§ Task to complete
Copy all the lines of the data that include the word "Black".

Records from a data source
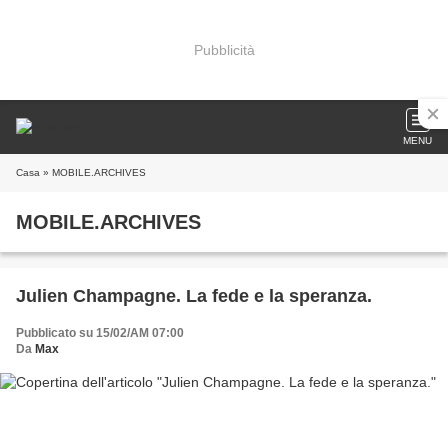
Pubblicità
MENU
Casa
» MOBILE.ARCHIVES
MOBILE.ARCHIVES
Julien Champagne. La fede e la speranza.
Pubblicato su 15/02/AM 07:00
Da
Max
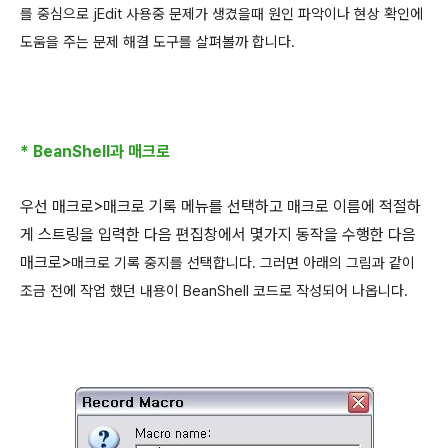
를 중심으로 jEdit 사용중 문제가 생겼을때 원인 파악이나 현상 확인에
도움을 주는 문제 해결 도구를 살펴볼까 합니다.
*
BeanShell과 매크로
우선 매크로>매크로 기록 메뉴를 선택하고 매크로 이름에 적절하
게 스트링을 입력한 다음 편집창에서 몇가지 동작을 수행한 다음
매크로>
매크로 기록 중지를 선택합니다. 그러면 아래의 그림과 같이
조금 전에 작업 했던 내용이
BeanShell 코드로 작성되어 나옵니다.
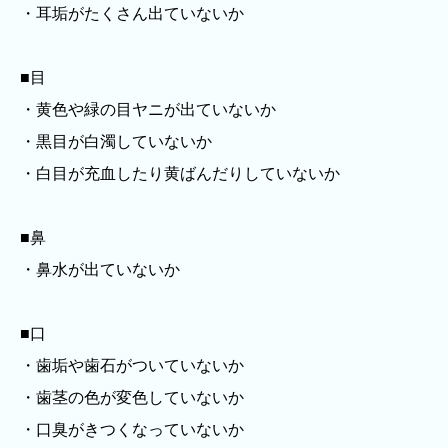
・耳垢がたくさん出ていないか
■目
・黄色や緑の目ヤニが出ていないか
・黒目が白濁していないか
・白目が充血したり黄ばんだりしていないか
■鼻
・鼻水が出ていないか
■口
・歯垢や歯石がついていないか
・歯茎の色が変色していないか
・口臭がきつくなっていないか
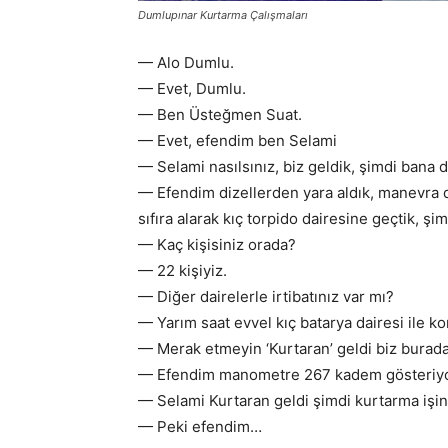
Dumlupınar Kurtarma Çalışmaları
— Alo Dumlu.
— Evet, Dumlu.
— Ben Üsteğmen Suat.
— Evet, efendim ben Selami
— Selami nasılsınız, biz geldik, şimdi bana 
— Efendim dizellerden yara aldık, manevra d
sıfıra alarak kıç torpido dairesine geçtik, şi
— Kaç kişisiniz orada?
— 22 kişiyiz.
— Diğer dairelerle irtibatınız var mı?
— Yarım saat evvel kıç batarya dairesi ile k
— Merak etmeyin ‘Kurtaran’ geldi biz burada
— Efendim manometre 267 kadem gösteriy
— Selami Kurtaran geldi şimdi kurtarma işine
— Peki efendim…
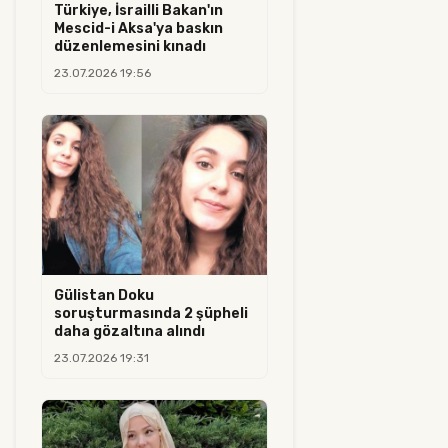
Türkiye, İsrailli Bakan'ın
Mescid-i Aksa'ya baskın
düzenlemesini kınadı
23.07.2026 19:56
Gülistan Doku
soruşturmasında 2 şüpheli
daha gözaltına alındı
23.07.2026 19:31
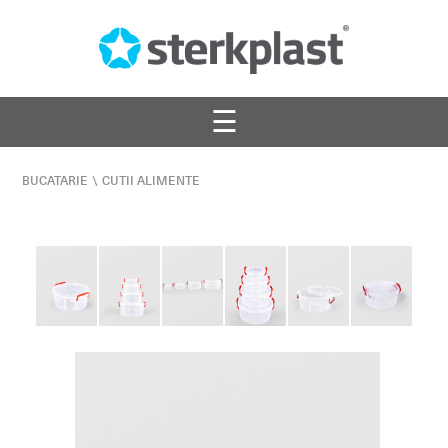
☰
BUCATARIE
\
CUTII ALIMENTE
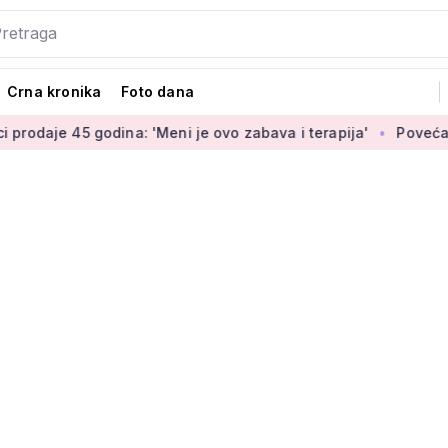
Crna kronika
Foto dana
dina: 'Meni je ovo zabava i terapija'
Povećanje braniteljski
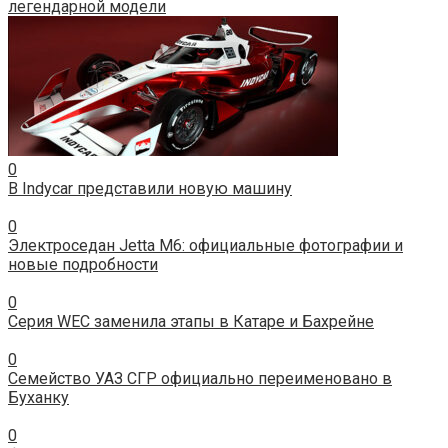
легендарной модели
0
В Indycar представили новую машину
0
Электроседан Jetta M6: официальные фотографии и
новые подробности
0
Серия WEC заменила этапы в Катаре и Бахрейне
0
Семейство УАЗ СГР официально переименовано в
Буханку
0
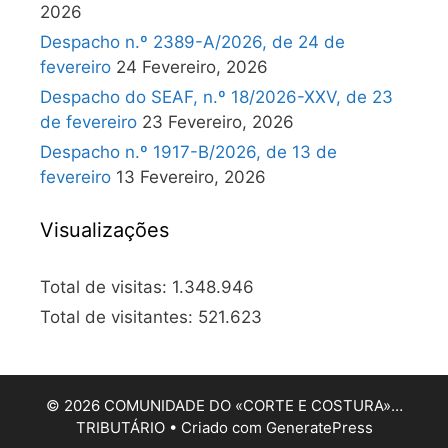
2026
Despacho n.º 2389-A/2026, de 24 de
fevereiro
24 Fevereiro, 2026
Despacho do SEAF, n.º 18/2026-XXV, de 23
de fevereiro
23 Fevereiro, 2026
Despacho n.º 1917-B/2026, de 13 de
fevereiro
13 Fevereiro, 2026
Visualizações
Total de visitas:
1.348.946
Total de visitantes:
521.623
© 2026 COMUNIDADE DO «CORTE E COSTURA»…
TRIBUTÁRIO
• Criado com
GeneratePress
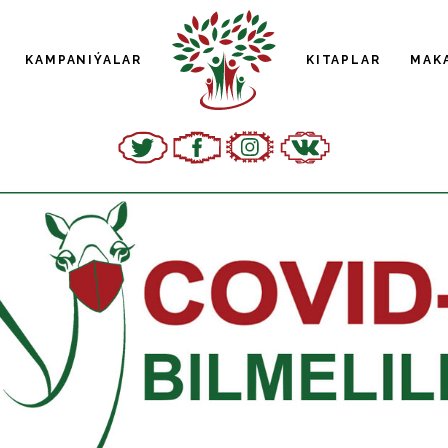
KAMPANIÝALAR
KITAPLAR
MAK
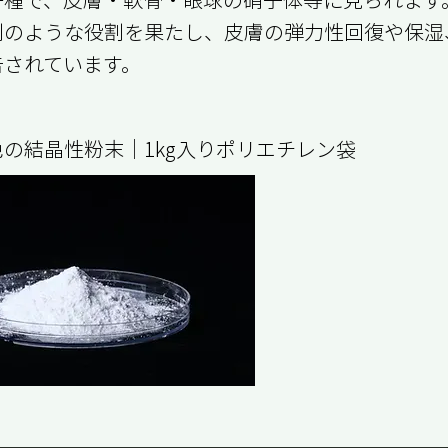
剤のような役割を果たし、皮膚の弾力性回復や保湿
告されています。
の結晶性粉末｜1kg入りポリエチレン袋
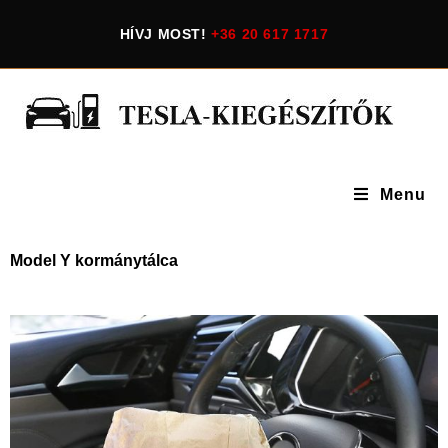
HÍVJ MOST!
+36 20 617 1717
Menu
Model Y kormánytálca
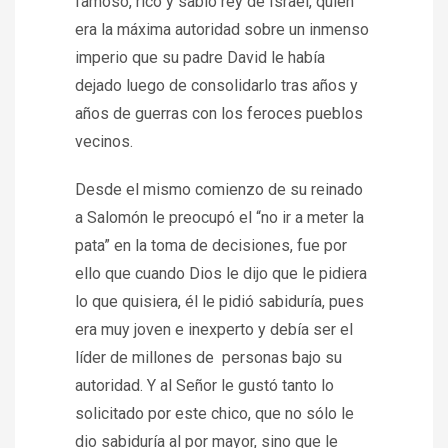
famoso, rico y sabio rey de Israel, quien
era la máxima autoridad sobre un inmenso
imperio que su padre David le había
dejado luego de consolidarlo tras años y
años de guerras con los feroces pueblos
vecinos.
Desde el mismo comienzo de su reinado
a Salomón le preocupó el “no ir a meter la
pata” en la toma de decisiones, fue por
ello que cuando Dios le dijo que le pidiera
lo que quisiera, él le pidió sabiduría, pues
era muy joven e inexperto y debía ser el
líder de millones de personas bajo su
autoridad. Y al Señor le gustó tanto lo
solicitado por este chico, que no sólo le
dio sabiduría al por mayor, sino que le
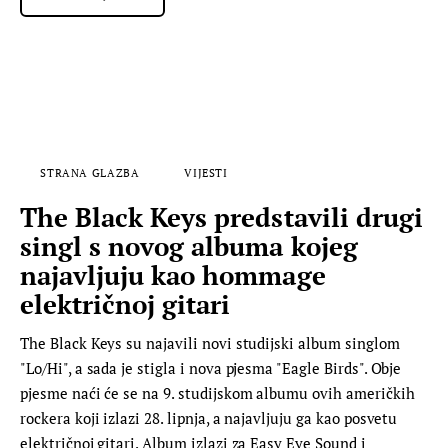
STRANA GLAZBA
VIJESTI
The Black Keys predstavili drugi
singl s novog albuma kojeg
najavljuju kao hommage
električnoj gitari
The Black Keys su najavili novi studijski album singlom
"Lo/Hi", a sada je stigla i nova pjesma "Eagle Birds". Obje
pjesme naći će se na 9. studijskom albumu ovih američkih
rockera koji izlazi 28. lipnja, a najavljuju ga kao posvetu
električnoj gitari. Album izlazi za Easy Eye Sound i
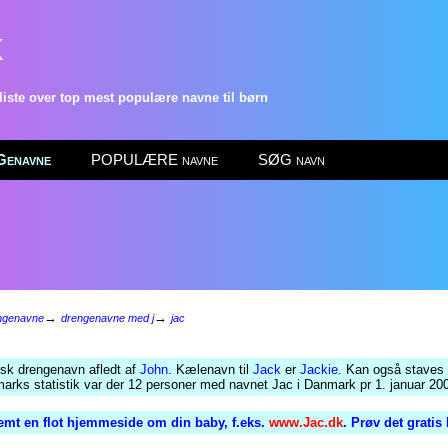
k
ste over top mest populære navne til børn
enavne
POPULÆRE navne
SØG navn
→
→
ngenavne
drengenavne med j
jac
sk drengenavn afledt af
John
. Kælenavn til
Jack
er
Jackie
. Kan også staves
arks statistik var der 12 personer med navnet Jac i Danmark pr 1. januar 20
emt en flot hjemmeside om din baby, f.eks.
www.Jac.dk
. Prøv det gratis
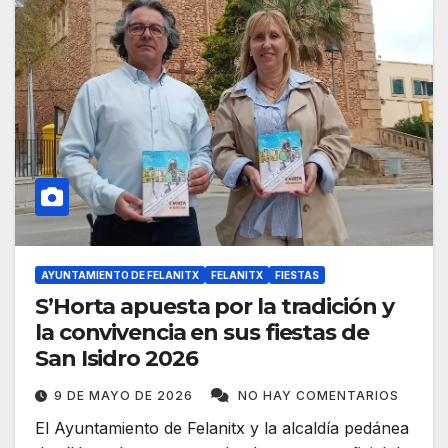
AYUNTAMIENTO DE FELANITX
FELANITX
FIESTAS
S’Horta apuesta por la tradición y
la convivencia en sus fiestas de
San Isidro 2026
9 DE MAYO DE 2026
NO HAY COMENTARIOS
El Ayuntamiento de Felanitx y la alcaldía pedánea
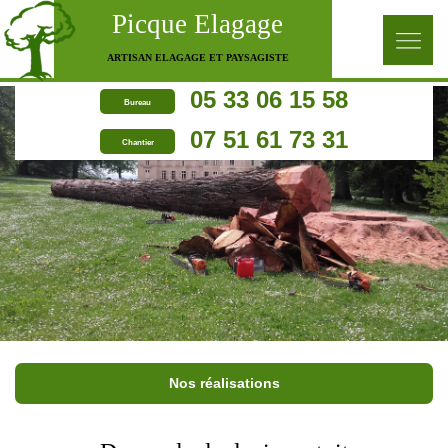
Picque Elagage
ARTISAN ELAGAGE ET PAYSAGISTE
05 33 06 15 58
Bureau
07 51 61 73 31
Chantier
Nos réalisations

§ Solved exercise
The Black Keys predstavili drugi
The Black Keys su najavili novi studijski album singlom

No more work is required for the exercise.